Another benefit of a risk assessment is that it is an opportunity for companies to harmonize ICFR with other compliance activities. Collaboration may “drive integration of compliance activities across the organization, including breaking down silos, having those cross-functional conversations, and leveraging data to be able to identify trends and create visualizations to gain deeper insights and add value.”
Technology and automation opportunities
Companies may be utilizing manual control processes and failing to take advantages of advances in technology that have occurred during the past 20 years. “Leveraging technology can enable a SOX program in a variety of ways and can lead to enhanced quality, increased efficiency, deeper insights, and can potentially reduce the total cost of compliance.” Deloitte outlines four options for leveraging technology:
Automate control testing. “Automated testing consists of profiling certain populations and transactions with real-time results, allowing a company to be able to test up to 100 percent of the population and potentially achieve more assurance for less time and cost.”

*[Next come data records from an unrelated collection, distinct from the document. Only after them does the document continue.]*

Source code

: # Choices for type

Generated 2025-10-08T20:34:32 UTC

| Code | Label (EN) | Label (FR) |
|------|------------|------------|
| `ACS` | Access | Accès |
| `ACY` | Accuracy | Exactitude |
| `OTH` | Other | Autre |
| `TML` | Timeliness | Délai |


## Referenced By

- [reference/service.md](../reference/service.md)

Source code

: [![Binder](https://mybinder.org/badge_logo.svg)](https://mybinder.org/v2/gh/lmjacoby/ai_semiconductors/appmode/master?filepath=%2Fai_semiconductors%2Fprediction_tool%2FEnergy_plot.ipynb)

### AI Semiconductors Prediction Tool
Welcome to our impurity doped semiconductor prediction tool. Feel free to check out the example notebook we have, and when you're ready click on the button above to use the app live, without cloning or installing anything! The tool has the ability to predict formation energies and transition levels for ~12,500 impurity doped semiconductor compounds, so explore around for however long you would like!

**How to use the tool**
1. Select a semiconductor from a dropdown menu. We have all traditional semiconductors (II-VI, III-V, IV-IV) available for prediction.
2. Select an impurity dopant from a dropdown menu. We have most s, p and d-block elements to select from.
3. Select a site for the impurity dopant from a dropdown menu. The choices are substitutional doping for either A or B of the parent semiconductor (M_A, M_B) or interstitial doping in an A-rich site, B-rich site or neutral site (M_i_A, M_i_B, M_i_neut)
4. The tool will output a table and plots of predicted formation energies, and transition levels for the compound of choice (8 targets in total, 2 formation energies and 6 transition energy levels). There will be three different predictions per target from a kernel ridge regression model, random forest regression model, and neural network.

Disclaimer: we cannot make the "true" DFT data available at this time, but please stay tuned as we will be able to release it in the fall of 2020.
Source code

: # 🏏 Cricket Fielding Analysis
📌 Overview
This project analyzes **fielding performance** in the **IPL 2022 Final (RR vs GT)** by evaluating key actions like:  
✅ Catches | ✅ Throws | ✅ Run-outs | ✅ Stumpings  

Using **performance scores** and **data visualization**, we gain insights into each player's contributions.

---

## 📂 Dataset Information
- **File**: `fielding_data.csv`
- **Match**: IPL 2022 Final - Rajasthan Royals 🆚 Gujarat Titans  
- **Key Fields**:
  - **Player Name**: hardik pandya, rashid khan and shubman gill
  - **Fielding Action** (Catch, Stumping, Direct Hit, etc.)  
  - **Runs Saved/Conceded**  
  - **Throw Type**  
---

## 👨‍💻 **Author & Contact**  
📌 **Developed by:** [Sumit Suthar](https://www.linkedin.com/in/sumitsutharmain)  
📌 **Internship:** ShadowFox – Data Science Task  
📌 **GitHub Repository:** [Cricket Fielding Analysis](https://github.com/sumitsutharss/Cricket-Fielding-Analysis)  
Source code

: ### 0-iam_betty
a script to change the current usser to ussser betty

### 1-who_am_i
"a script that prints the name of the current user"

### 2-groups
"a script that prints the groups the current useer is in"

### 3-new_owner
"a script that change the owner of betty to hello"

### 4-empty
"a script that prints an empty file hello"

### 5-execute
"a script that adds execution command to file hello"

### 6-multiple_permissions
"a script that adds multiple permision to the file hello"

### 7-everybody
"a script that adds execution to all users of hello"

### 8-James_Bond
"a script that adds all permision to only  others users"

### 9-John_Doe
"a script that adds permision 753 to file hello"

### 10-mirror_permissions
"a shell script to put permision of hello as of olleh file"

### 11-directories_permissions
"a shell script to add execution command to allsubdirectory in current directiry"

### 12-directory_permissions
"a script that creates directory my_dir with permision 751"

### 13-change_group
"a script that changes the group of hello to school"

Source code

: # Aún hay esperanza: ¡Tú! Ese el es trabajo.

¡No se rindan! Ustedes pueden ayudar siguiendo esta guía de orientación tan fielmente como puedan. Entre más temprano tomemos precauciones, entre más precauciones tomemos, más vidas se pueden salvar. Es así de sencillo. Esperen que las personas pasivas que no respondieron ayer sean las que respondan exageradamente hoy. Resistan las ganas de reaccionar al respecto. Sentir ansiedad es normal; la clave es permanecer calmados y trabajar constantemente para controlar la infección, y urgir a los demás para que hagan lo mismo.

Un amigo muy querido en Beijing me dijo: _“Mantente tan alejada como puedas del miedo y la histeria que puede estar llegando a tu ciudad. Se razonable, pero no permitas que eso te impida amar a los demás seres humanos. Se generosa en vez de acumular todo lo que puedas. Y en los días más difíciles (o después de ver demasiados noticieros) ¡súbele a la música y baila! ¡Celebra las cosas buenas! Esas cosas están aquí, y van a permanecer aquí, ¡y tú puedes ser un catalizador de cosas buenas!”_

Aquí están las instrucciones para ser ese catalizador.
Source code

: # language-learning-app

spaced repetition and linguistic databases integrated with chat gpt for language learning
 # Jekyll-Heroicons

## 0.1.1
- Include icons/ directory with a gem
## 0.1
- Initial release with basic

Automate controls. “Automated controls are inherently more reliable than manual controls when they are designed appropriately, and there is less opportunity for human error once implemented.”
Automate business processes. “A primary consideration in making the determination of which process has the most potential to be automated is to consider whether it is a highly manual process that occurs frequently and is defined by a standard set of activities. Automating processes could contribute to liberating resources to handle more complex tasks, reducing errors by removing human interaction, and reduce time and cost by having a more efficient process.”
Implement a governance, risk, and control (GRC) tool. A GRC tool can empower an organization to manage and streamline its SOX program and compliance risk overall.
Comment: Deloitte observes that by “refreshing and modernizing the SOX program, a company can identify opportunities to increase efficiency, shift focus and efforts to areas that matter most, potentially reduce the cost of compliance, and extract value and provide insights to other areas of the organization beyond finance and accounting, all while still achieving compliance.” Consulting firm Protiviti, which publishes an annual survey of SOX compliance costs, has also documented the increasing use of technology in SOX compliance and the opportunities that automation affords for cost reductions. See Protiviti: Companies are Spending More Time and Money on SOX Compliance, June-July 2022 Update.
As Deloitte suggests, rethinking the fundamentals of a SOX compliance program that has not be revisited in many years may pay dividends in terms of effectiveness, efficiency, and insight into organizational performance. Audit committees may want to explore with management whether there are opportunities to modernize controls and whether management is taking full advantage of technology.